> **Input data**:
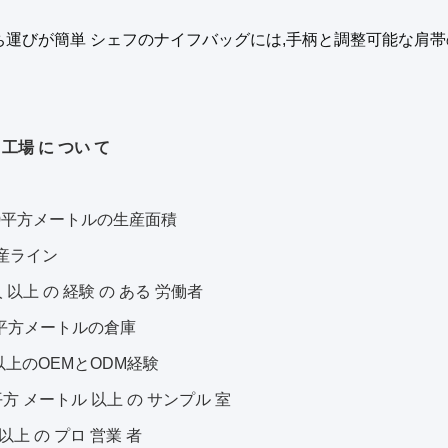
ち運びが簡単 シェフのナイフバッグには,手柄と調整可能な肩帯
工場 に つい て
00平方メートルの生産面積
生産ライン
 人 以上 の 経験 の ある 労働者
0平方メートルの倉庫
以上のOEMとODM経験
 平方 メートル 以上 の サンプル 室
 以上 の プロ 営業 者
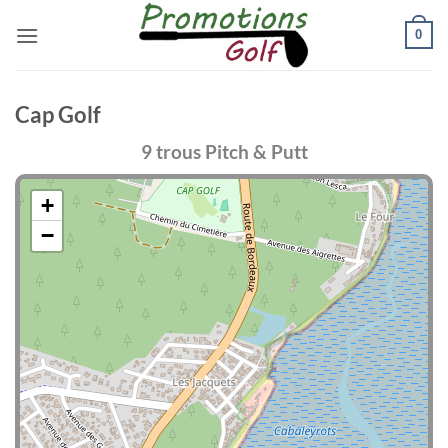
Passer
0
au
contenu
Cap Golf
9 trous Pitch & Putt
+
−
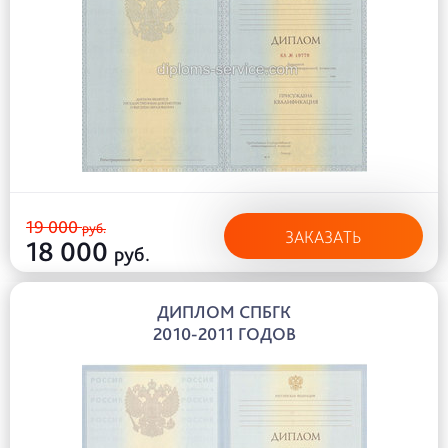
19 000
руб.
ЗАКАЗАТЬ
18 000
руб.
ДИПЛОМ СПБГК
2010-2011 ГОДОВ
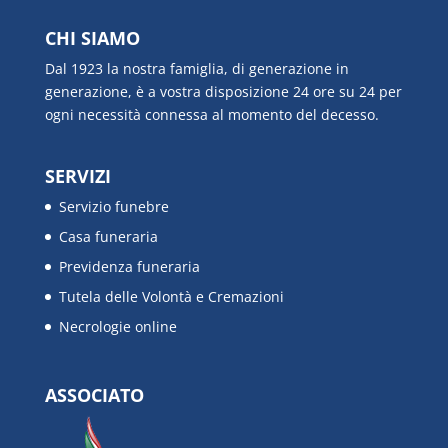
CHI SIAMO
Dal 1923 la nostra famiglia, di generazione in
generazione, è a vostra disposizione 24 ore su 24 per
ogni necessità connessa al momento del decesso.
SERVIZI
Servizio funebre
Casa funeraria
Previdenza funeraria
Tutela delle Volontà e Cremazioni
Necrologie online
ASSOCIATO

> **Activity**: Extract every one of the lines above, reproducing each one verbatim and leaving out the pictures.

> **Written answer**:
ち運びが簡単 シェフのナイフバッグには,手柄と調整可能な肩帯
工場 に つい て
00平方メートルの生産面積
生産ライン
 人 以上 の 経験 の ある 労働者
0平方メートルの倉庫
以上のOEMとODM経験
 平方 メートル 以上 の サンプル 室
 以上 の プロ 営業 者
Passer
0
au
contenu
Cap Golf
9 trous Pitch & Putt
+
−
19 000
руб.
ЗАКАЗАТЬ
18 000
руб.
ДИПЛОМ СПБГК
2010-2011 ГОДОВ
CHI SIAMO
Dal 1923 la nostra famiglia, di generazione in
generazione, è a vostra disposizione 24 ore su 24 per
ogni necessità connessa al momento del decesso.
SERVIZI
Servizio funebre
Casa funeraria
Previdenza funeraria
Tutela delle Volontà e Cremazioni
Necrologie online
ASSOCIATO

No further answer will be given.